2. Representations of Stockholder. The Stockholder represents and warrants to the Company, as of the date hereof, that:
a.
Stockholder has the legal capacity to execute, deliver and perform the obligations under this Agreement. This Agreement has been duly executed and delivered by Stockholder and is a valid and legally binding agreement of Stockholder enforceable against it in accordance with its terms.
b.
Stockholder is the sole holder of record of the Preferred Stock, and is the beneficial owner of the Preferred Stock, free and clear of all liens, and there exists no restriction on the transfer of the Preferred Stock to the Company. Upon execution hereof, Stockholder shall deliver to the Company at good and marketable title to the Preferred Stock free and clear of all liens.
c.
No action has been taken by Stockholder that would give rise to a claim against the Company for a brokerage commission, finder’s fee or other like payment with respect to the transactions contemplated by this Agreement.
d.
Stockholder agrees that it is the sole holder of the Preferred Stock and Stockholder’s obligation to cancel the Preferred Stock in this Agreement satisfies Sections 222, 242, and 228 of the State of Delaware General Corporation Code regarding stockholder consent and waiver of stockholder notice.

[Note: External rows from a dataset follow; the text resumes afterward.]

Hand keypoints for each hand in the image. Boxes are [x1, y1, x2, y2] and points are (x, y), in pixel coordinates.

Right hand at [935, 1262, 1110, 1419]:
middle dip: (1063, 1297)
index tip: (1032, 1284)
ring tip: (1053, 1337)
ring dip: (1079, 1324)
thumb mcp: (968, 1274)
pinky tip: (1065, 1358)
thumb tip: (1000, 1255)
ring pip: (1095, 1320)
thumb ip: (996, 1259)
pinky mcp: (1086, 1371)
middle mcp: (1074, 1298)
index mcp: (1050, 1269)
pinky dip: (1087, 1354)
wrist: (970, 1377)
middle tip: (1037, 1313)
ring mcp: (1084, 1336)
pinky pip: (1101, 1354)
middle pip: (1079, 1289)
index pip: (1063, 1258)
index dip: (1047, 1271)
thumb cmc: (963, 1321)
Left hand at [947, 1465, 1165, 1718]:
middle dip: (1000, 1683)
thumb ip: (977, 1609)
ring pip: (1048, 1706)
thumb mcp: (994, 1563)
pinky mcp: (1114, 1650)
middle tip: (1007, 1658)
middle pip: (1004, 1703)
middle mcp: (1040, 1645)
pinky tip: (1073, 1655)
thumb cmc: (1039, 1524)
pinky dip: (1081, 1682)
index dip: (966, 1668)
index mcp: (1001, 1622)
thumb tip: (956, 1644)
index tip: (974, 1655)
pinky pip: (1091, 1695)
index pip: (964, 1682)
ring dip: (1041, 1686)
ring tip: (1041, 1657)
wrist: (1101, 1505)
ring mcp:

4. Governing Law. This Agreement shall be governed by, and construed in accordance with, the laws of the State of Delaware without regard to conflict-of-laws rules.
5. Undertakings. Each of Stockholder and the Company hereby agrees to take whatever additional action and execute whatever additional documents may be reasonably necessary or advisable in order to carry out or effect one or more of the provisions of this Agreement.
6. Counterparts. This Agreement may be executed in counterparts, each of which shall be deemed to be an original, but all of which together shall constitute one and the same instrument.
7. Entire Agreement. This Agreement and the instruments to be delivered by the parties pursuant hereto represent the entire understanding and agreement between the parties and supersede all prior oral and written and all contemporaneous oral negotiations, commitments and understandings.